Mexican recurve women dominant at home Pan Am Championships

The Mexican recurve women celebrate team gold at the Pan American Championships in 2021.

Ever since the 2012 Olympic Games in London, where Aida Roman and Mariana Avitia took individual silver and bronze, respectively, Mexico has been considered among the best recurve women’s teams in the world.

They compounded that success with a world championship silver – on home soil – in 2017.

But for this elongated Olympic cycle, only Alejandra Valencia has qualified Mexico a single quota place, one of the very last available, at the 2019 Hyundai World Archery Championships.

The upcoming few months are critical, as they are for most of the recurve world, if Mexico wants to send a team of its strongest archers to this summer’s Olympics.

The delay might actually have been of benefit. Stalwarts Valencia and Roman remain on the squad – but there are now multiple young archers challenging their level.

Ana Vazquez, the runner-up at the most recent world youth championships, was the number three for a recurve women’s team that qualified top at this week’s Pan American Championships and then battled through to the continental title.

And it is she and 18-year-old Valentina Vazquez, rather than their experienced compatriots, who will represent the host country in the individual final four here in Monterrey.

Mexico’s recurve women’s team shoot at the Pan American Championships in 2021.

“I arrived here with the mindset of making it to the finals. I didn’t know how I was going to do it, but it was a goal I set and a goal I’ve achieved,” said Ana.

“I want to make it into the gold medal match and win it, but seeing where I am right now makes me happy.”

The televised finals schedule in Monterrey will see the semifinals take place in the spectator-less arena, followed by the bronze and gold medal matches. It is the same format that will be used at stages of the Hyundai Archery World Cup this season.

Ana Paula and Valentina will face each other in the first semi, guaranteeing a Mexican archer in the final.

“It‘s going to be a very tough match,” said Valentina.

“[This result is already] not too bad, as this is my first competition after a year and first as a senior. I want to improve my scores, and this event has helped me identify areas that I can improve.”

A Youth Olympian and the fourth seed at this event, Valentina clawed her way back from a 4-0 deficit against Canada’s Stephanie Barrett, then won a shoot-off, to make the final four.

Meanwhile, a few steps down on the socially distanced shooting line, Ana was upsetting her top-seeded teammate and the reigning Pan Am Champion, Valencia.

But there are no hard feelings among the Mexican squad here in Monterrey.

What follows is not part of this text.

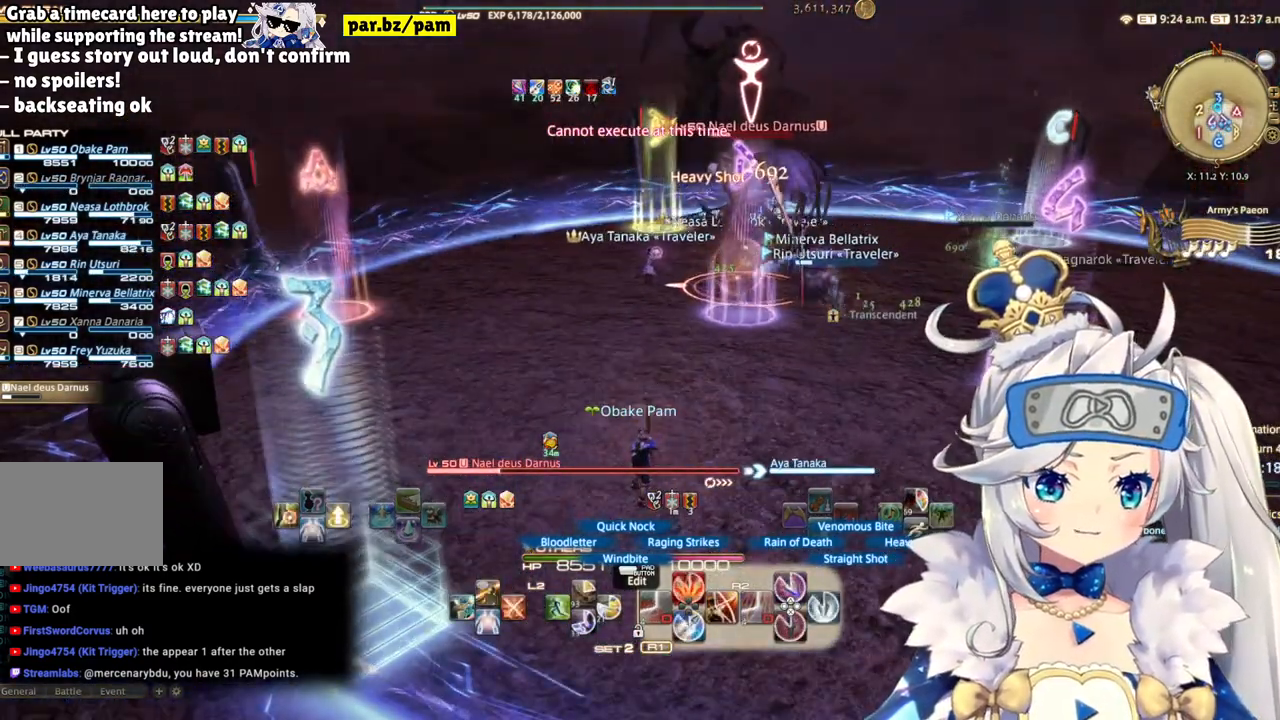
{"buttons": ["CIRCLE", "R2"], "left_stick": "center", "right_stick": "center", "events": [[283, "right_stick", "center"], [417, "CIRCLE", "down"]]}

While the two younger members of the team will gain valuable arena experience during Sunday’s finals, it’s the team title – won on the eliminations field, rather than in front of the cameras – that carries this group one step closer toward its goal.

“We are enjoying it as a team,” said Roman, for whom Tokyo would be a fourth Olympic Games. “This is the first time together after a year, and we’re searching for that Olympic place. We want the full team quota, and this is a good competition to train for it.”

When asked about the depth in the squad, probably now stronger than ever before, Aida immediately highlighted the youngest member.

“The fourth of our team is Valentina, and she did very well here,” she said. “She’s been shooting great for the past two or three years. It’s so good to have someone pushing.”

Competition in Monterrey continues with the para archery finals, which will award quota places to the Tokyo 2020 Paralympic Games, on Friday.